### YOUR GOAL
Find the line containing "exercise between U.S. and Japanese" in the records below. Copy exactly that line and each one after it, ending at the line containing "Pinball machines are", and nothing more.
==== SUPPLIED RECORDS ====
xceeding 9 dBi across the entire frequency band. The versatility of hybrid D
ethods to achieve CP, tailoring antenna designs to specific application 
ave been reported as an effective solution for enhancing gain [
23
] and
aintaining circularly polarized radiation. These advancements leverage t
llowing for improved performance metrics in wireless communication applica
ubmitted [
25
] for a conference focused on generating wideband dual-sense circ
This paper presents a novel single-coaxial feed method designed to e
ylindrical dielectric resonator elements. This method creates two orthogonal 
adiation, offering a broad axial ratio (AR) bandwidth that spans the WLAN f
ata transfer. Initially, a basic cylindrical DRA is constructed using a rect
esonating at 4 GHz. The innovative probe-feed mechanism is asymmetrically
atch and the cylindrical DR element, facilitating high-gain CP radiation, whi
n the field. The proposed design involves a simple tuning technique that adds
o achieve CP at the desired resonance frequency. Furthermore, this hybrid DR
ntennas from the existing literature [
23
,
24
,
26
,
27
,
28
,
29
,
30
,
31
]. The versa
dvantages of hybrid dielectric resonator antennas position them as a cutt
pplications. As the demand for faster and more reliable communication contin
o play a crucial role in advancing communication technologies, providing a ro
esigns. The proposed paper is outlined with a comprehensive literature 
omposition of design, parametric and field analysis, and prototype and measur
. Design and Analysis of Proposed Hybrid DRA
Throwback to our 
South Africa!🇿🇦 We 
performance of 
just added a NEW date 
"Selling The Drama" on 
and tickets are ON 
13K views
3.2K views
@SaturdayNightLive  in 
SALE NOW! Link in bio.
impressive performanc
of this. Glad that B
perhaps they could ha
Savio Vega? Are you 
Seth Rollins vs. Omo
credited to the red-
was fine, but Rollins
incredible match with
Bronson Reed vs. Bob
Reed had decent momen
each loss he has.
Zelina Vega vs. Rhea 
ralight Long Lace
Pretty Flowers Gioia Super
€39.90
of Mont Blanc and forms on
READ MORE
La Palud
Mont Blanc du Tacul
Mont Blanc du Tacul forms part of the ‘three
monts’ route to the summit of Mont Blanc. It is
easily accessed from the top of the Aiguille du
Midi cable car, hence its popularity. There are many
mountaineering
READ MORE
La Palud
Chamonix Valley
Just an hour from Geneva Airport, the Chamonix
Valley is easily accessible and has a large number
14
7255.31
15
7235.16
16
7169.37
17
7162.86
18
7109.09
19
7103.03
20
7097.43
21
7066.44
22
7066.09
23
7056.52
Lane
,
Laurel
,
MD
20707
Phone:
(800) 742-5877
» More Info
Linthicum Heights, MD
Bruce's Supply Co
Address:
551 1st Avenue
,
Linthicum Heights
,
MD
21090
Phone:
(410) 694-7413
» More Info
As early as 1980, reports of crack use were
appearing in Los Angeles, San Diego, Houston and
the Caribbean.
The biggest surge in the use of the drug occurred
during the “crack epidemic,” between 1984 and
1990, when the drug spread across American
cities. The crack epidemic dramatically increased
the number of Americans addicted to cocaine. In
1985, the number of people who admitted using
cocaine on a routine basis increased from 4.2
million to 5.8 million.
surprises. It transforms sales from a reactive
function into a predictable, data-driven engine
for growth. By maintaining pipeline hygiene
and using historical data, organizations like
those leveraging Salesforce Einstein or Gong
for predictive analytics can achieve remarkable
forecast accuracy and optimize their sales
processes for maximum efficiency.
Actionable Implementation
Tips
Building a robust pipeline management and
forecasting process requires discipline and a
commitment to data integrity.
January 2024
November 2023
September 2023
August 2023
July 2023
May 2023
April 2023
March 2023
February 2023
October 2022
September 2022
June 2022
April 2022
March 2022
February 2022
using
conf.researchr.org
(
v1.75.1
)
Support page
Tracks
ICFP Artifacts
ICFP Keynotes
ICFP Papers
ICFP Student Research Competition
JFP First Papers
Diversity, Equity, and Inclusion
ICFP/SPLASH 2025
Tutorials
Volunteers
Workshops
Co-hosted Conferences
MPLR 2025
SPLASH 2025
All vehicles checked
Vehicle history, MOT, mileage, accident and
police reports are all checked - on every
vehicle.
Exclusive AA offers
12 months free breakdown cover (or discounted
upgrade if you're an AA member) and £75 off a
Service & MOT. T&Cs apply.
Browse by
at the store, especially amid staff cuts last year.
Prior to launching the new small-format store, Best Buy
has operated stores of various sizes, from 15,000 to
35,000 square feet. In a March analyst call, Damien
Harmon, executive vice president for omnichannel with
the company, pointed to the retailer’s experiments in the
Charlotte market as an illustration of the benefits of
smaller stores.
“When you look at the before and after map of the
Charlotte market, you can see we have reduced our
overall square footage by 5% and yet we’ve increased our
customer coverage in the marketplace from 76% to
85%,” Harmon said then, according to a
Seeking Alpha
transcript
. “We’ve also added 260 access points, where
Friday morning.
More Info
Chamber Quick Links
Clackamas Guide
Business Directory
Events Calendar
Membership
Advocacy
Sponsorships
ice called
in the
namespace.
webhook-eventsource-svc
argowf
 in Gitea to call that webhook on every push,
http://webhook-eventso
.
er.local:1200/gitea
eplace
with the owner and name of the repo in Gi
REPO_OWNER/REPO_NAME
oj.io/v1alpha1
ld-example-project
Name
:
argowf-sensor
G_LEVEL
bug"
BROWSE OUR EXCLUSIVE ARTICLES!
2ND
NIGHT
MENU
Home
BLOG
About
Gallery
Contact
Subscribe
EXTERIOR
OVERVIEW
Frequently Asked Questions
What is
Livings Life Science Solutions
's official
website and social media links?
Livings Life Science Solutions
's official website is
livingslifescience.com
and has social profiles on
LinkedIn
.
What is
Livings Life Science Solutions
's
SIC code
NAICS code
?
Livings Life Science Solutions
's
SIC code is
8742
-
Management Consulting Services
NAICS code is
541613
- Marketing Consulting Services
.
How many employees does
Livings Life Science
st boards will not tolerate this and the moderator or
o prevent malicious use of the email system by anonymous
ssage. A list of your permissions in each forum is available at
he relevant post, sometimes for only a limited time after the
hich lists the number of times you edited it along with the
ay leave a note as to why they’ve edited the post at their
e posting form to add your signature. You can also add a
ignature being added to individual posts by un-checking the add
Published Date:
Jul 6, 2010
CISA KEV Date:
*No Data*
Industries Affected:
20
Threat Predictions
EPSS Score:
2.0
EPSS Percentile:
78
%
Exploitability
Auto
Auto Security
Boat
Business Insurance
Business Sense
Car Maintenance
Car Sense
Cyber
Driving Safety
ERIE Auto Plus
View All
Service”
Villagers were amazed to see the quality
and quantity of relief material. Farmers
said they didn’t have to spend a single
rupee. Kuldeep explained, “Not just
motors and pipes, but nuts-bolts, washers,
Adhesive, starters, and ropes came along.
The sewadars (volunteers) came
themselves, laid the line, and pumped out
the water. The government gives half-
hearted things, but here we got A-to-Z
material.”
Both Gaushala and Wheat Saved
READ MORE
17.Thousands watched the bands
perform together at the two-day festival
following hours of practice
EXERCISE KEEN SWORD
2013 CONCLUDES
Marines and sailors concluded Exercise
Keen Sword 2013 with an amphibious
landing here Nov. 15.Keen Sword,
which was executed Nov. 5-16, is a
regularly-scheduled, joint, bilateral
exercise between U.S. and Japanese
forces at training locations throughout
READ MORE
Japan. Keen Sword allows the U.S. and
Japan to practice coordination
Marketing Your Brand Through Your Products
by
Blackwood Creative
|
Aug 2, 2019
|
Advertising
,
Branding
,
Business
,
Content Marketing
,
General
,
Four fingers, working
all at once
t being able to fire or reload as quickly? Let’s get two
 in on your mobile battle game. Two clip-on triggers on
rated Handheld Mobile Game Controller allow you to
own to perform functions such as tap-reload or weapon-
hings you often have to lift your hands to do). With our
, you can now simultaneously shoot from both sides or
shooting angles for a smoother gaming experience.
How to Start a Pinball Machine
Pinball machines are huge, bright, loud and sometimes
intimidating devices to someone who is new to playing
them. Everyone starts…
====
### EXERCISE ANSWER
exercise between U.S. and Japanese
forces at training locations throughout
READ MORE
Japan. Keen Sword allows the U.S. and
Japan to practice coordination
Marketing Your Brand Through Your Products
by
Blackwood Creative
|
Aug 2, 2019
|
Advertising
,
Branding
,
Business
,
Content Marketing
,
General
,
Four fingers, working
all at once
t being able to fire or reload as quickly? Let’s get two
 in on your mobile battle game. Two clip-on triggers on
rated Handheld Mobile Game Controller allow you to
own to perform functions such as tap-reload or weapon-
hings you often have to lift your hands to do). With our
, you can now simultaneously shoot from both sides or
shooting angles for a smoother gaming experience.
How to Start a Pinball Machine
Pinball machines are huge, bright, loud and sometimes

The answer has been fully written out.